Au Maroc, le greffon le plus demandé est sans conteste le rein. Avec 30.000 personnes hémodialysées et à peine 600 reins greffés depuis 1985, ce besoin est le plus important. Il est estimé à près de 15.000 demandeurs par le professeur Benyounès Ramdani.

Plus grave encore, selon une source au sein du ministère de la Santé, la greffe provenant d’un ou de plusieurs organes de personnes en état de mort cérébrale, bien moins connue que la transplantation apparentée, n’a été, depuis sa légalisation en 2010, pratiquée que 35 fois.

D’après cette source autorisée, dans le détail, ce sont 70 greffes du rein, 20 du foie, 4 du cœur et 30 de la cornée qui ont pu être effectuées en 9 années, sachant, bien évidemment, qu’un ou plusieurs organes peuvent être prélevés à partir d’une seule personne décédée.

Au Maroc, une liste nationale de receveurs à partir des morts encéphaliques a été instaurée par circulaire ministérielle le 7 avril 2015. Cette liste regroupe actuellement 450 personnes, toutes en attente de greffe d’un rein.

Quant aux Marocains souhaitant faire don de leurs organes après leur décès, ceux-ci ont la possibilité de s’enregistrer auprès des tribunaux depuis la promulgation de la loi 16.98.

Lancée en 2010, informatisée et actualisée dans les huit CHU où ces transplantations sont possibles, cette liste n’atteint, selon une source au ministère de la Santé, qu’un peu plus d’un millier de donneurs. Pourtant, la procédure pour s’y inscrire ne prend pas plus de 5 minutes.

Il faut savoir que la législation marocaine interdit de prélever des organes d’une personne décédée, si celle-ci n’est pas inscrite sur le registre des donneurs, ou dans une moindre mesure, si elle n’a pas préalablement informé ses proches de sa volonté de faire don de ses organes -au demeurant, un cas rare, voire inexistant.

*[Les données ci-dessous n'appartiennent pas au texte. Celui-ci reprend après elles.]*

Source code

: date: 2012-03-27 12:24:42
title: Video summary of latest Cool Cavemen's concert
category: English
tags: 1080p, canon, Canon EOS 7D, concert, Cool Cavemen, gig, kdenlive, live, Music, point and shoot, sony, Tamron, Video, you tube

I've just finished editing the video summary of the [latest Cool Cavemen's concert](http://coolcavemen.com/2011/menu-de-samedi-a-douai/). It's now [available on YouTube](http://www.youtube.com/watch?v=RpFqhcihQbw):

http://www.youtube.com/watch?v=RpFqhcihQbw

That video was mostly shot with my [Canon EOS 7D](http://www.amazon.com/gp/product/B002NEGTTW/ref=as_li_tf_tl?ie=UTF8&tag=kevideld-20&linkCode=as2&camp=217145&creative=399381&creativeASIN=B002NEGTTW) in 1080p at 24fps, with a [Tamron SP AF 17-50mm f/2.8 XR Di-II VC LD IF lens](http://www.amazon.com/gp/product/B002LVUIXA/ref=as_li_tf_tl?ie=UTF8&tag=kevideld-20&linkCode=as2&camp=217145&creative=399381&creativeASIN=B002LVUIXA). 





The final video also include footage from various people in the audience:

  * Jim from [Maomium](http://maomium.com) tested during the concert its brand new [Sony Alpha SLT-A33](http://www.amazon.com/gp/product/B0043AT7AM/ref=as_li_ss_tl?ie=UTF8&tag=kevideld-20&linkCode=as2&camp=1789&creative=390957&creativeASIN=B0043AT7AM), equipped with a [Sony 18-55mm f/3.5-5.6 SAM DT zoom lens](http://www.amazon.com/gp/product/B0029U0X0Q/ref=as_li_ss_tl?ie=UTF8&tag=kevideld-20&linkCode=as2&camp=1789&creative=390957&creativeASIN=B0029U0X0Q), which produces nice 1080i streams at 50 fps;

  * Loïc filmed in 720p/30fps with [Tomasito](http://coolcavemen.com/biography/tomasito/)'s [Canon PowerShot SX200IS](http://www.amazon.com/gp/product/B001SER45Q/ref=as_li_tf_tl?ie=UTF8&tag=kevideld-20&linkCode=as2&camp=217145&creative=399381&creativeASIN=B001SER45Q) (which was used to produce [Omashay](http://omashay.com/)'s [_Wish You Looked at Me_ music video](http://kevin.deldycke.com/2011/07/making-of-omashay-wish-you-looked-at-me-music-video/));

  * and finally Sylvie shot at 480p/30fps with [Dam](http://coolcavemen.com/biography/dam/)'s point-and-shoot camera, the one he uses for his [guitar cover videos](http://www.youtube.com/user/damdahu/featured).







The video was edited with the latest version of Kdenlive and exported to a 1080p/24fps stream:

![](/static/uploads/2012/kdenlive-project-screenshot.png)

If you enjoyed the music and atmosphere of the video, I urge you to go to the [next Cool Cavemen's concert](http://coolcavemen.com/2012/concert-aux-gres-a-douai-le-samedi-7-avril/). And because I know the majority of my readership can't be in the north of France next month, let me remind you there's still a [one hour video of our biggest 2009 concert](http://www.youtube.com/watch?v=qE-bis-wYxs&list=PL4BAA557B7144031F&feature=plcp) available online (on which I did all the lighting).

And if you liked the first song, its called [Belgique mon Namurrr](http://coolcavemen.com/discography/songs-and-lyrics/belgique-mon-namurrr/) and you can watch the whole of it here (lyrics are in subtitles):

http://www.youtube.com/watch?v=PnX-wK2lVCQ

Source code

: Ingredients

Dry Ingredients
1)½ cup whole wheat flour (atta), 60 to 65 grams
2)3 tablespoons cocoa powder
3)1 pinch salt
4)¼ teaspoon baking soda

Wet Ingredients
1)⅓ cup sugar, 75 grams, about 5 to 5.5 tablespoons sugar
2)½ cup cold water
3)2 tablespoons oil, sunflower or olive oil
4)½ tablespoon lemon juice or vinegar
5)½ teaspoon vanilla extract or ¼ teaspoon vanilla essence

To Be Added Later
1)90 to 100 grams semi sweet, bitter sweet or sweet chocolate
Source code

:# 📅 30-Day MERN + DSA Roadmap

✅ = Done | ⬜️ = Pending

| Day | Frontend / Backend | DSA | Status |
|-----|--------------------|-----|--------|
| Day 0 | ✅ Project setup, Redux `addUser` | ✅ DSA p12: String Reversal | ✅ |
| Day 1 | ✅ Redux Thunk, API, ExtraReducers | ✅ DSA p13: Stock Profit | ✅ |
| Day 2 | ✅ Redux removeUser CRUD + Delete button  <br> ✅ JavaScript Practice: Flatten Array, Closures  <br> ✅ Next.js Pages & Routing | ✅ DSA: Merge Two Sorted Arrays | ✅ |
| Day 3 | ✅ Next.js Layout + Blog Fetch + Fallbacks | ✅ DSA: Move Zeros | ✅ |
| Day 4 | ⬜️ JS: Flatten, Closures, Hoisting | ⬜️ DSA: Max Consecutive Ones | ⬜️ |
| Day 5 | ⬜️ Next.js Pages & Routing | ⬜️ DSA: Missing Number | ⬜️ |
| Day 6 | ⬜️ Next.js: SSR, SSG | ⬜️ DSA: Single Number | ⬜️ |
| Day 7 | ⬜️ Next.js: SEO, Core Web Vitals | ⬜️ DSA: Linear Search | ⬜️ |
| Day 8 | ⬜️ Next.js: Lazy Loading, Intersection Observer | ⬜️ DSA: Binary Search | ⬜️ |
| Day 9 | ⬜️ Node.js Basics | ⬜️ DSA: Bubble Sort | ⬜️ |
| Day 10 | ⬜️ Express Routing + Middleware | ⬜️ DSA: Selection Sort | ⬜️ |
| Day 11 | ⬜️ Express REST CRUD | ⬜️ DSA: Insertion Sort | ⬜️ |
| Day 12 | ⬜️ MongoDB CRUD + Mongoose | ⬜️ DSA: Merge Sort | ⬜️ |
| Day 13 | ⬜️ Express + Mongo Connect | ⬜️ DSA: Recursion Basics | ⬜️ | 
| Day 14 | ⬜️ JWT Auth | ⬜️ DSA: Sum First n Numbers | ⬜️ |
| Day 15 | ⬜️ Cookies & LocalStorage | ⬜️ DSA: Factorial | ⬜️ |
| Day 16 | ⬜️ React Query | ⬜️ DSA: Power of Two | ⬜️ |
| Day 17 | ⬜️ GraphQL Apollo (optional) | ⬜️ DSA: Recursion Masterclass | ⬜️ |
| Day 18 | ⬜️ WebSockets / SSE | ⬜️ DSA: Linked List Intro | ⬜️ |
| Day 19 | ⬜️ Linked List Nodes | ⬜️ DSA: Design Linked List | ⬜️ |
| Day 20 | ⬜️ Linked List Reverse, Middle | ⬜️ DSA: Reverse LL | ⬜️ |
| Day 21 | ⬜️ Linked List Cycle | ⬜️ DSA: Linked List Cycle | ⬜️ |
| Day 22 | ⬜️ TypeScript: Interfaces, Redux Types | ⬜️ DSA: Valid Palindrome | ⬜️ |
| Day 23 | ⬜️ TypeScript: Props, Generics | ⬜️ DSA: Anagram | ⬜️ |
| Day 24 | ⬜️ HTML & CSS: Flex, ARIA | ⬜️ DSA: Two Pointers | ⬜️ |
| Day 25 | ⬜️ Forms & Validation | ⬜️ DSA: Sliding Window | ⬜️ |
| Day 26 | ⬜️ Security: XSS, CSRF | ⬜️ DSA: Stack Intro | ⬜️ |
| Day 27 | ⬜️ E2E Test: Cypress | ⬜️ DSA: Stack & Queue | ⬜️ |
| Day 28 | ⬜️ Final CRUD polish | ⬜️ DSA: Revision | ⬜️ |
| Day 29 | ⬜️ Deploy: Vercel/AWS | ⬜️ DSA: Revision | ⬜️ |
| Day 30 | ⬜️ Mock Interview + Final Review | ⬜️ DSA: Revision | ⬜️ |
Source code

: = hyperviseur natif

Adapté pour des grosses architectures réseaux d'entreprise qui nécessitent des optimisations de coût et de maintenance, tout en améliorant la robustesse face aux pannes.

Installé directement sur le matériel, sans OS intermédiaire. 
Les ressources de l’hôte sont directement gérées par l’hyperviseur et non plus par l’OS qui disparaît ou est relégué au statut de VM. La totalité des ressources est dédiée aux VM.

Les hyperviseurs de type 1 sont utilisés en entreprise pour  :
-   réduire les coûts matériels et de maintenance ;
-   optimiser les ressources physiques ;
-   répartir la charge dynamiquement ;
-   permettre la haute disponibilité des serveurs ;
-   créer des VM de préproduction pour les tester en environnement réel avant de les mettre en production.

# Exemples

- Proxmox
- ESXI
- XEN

Mais regardons un peu du côté de notre voisin ibérique: l’Espagne n’a pas instauré de registre de donneurs. Sa stratégie repose sur le principe de la sensibilisation des concernés et de leurs proches. Et cela fait 25 ans que les autorités communiquent sur le don d’organe, et, surtout, sur le fait que cela pourrait sauver des vies.

Si l’Espagne est aujourd’hui championne du monde incontestée du don d’organe, c’est parce que le médecin demande systématiquement aux proches du défunt si ce dernier a voulu ou non faire don de ses organes.

Résultat: seules 15% des familles sont réticentes, et le pays compte donc 48 donneurs par million d’habitant, selon les chiffres officiels du département ministériel espagnol de la Santé.

Alors qu’il était ministre de la Justice sous le précédent gouvernement, Mustapha Ramid avait annoncé, de façon tonitruante, à l’occasion de la soutenance d’une thèse par sa fille sur ce sujet précis, que lui-même ferait don de ses organes. Aujourd’hui ministre d’Etat des Droits de l’homme, il ne s’est plus exprimé sur le sujet. Pas plus, d’ailleurs, que le reste du gouvernement, le ministre de la Santé, Anas Doukkali, en tête. Avez-vous, en effet, déjà entendu parler d’une campagne de sensibilisation à grande échelle, auprès du public, sur le don d’organes? Cela pourrait sauver bien des vies, pourtant.